Start of Given data
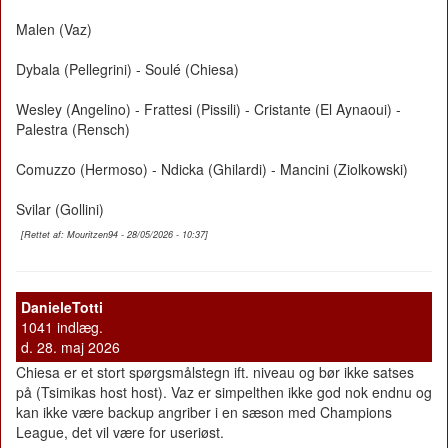
Malen (Vaz)
Dybala (Pellegrini) - Soulé (Chiesa)
Wesley (Angelino) - Frattesi (Pissili) - Cristante (El Aynaoui) -
Palestra (Rensch)
Comuzzo (Hermoso) - Ndicka (Ghilardi) - Mancini (Ziolkowski)
Svilar (Gollini)
[Rettet af: Mouritzen94 - 28/05/2026 - 10:37]
DanieleTotti
1041 indlæg.
d. 28. maj 2026
Chiesa er et stort spørgsmålstegn ift. niveau og bør ikke satses
på (Tsimikas host host). Vaz er simpelthen ikke god nok endnu og
kan ikke være backup angriber i en sæson med Champions
League, det vil være for useriøst.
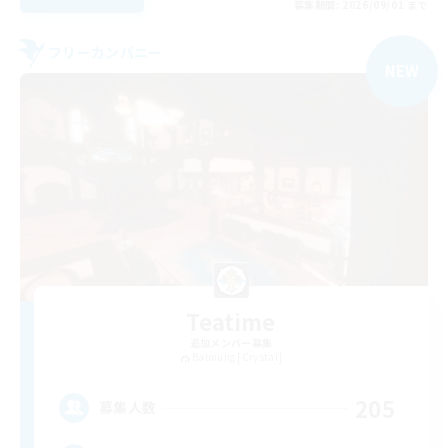
募集期間: 2026/09/01 まで
フリーカンパニー
NEW
Teatime
追加メンバー募集
Balmung [Crystal]
205
募集人数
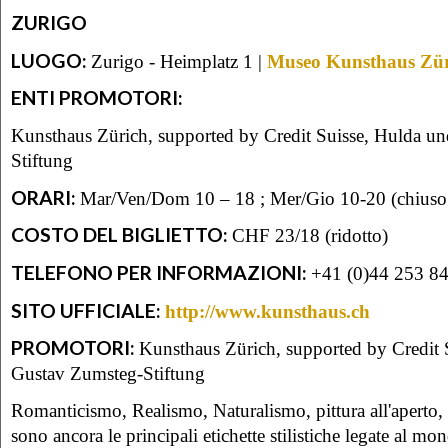
ZURIGO
LUOGO:
Zurigo - Heimplatz 1 |
Museo Kunsthaus Zür
ENTI PROMOTORI:
Kunsthaus Zürich, supported by Credit Suisse, Hulda u
Stiftung
ORARI:
Mar/Ven/Dom 10 – 18 ; Mer/Gio 10-20 (chiuso i
COSTO DEL BIGLIETTO:
CHF 23/18 (ridotto)
TELEFONO PER INFORMAZIONI:
+41 (0)44 253 8
SITO UFFICIALE:
http://www.kunsthaus.ch
PROMOTORI:
Kunsthaus Zürich, supported by Credit 
Gustav Zumsteg-Stiftung
Romanticismo, Realismo, Naturalismo, pittura all'aperto,
sono ancora le principali etichette stilistiche legate al mo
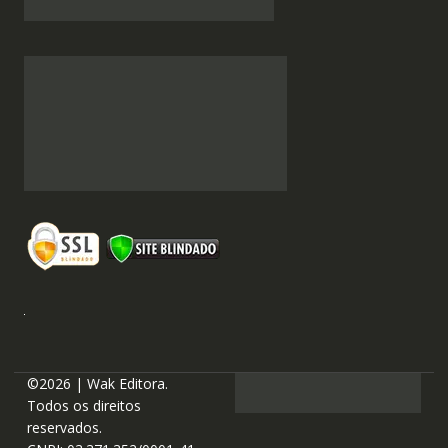
©2026 | Wak Editora.
Todos os direitos
reservados.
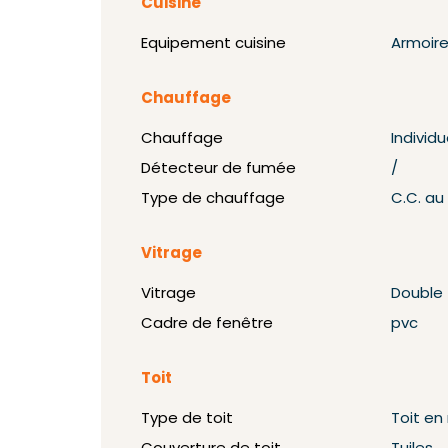
Cuisine
Equipement cuisine
Armoire
Chauffage
Chauffage
Individu
Détecteur de fumée
/
Type de chauffage
C.C. a
Vitrage
Vitrage
Double
Cadre de fenêtre
pvc
Toit
Type de toit
Toit e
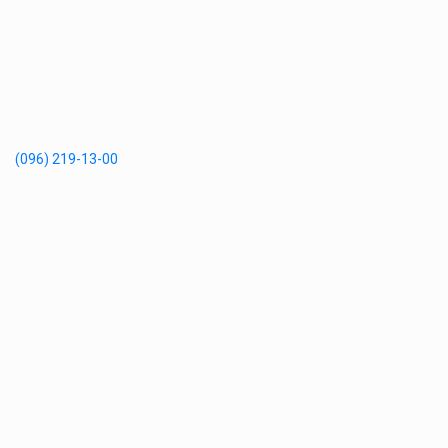
(096) 219-13-00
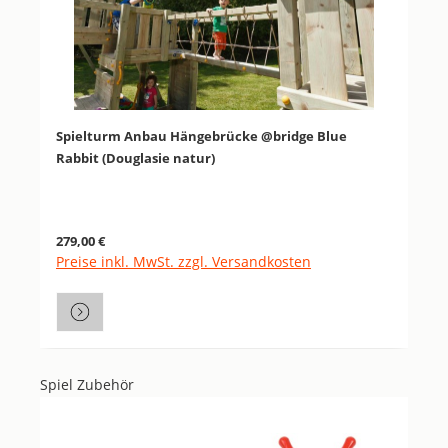
Spielturm Anbau Hängebrücke @bridge Blue
Rabbit (Douglasie natur)
Regulärer Preis:
279,00 €
Preise inkl. MwSt. zzgl. Versandkosten
Spiel Zubehör
Produktgalerie überspringen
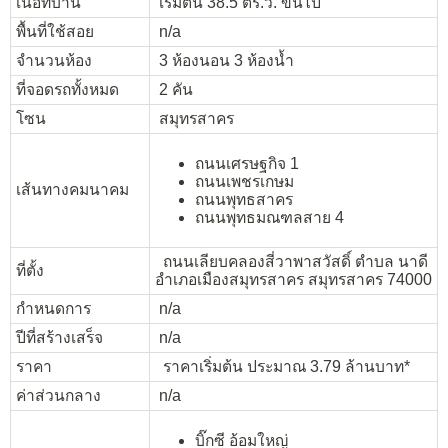
เนื้อที่บ้าน
เริ่มต้น 38.5 ตร.ว. ขึ้นไป
พื้นที่ใช้สอย
n/a
จำนวนห้อง
3 ห้องนอน 3 ห้องน้ำ
ที่จอดรถทั้งหมด
2 คัน
โซน
สมุทรสาคร
ถนนเศรษฐกิจ 1
ถนนเพชรเกษม
เส้นทางคมนาคม
ถนนพุทธสาคร
ถนนพุทธมณฑลสาย 4
ถนนเลียบคลองสี่วาพาสวัสดิ์
ตำบล นาดี
ที่ตั้ง
อำเภอเมืองสมุทรสาคร สมุทรสาคร 74000
กำหนดการ
n/a
ปีที่สร้างเสร็จ
n/a
ราคา
ราคาเริ่มต้น ประมาณ 3.79 ล้านบาท*
ค่าส่วนกลาง
n/a
บิ๊กซี อ้อมใหญ่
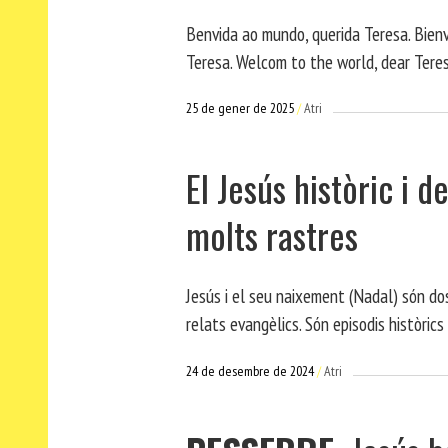
Benvida ao mundo, querida Teresa. Bien
Teresa. Welcom to the world, dear Teresa
25 de gener de 2025
Atri
El Jesús històric i d
molts rastres
Jesús i el seu naixement (Nadal) són do
relats evangèlics. Són episodis històrics
24 de desembre de 2024
Atri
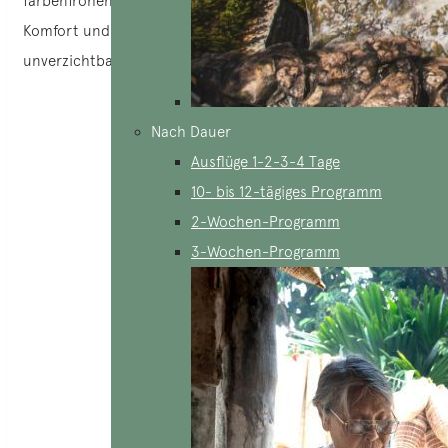
farbenfrohen Mustern hergestellt. Ihre Haltbarkeit, ihr
Komfort und ihre Ästhetik machen diese Matten zu einem
unverzichtbaren Bestandteil der vietnamesischen Kultur.
Nach Dauer
Ausflüge 1-2-3-4 Tage
10- bis 12-tägiges Programm
2-Wochen-Programm
3-Wochen-Programm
End of Given data
Work task — Select, from the listing, all lines that include the word "ทรสาคร".

Completed exercise —
สมุทรสาคร
อำเภอเมืองสมุทรสาคร สมุทรสาคร 74000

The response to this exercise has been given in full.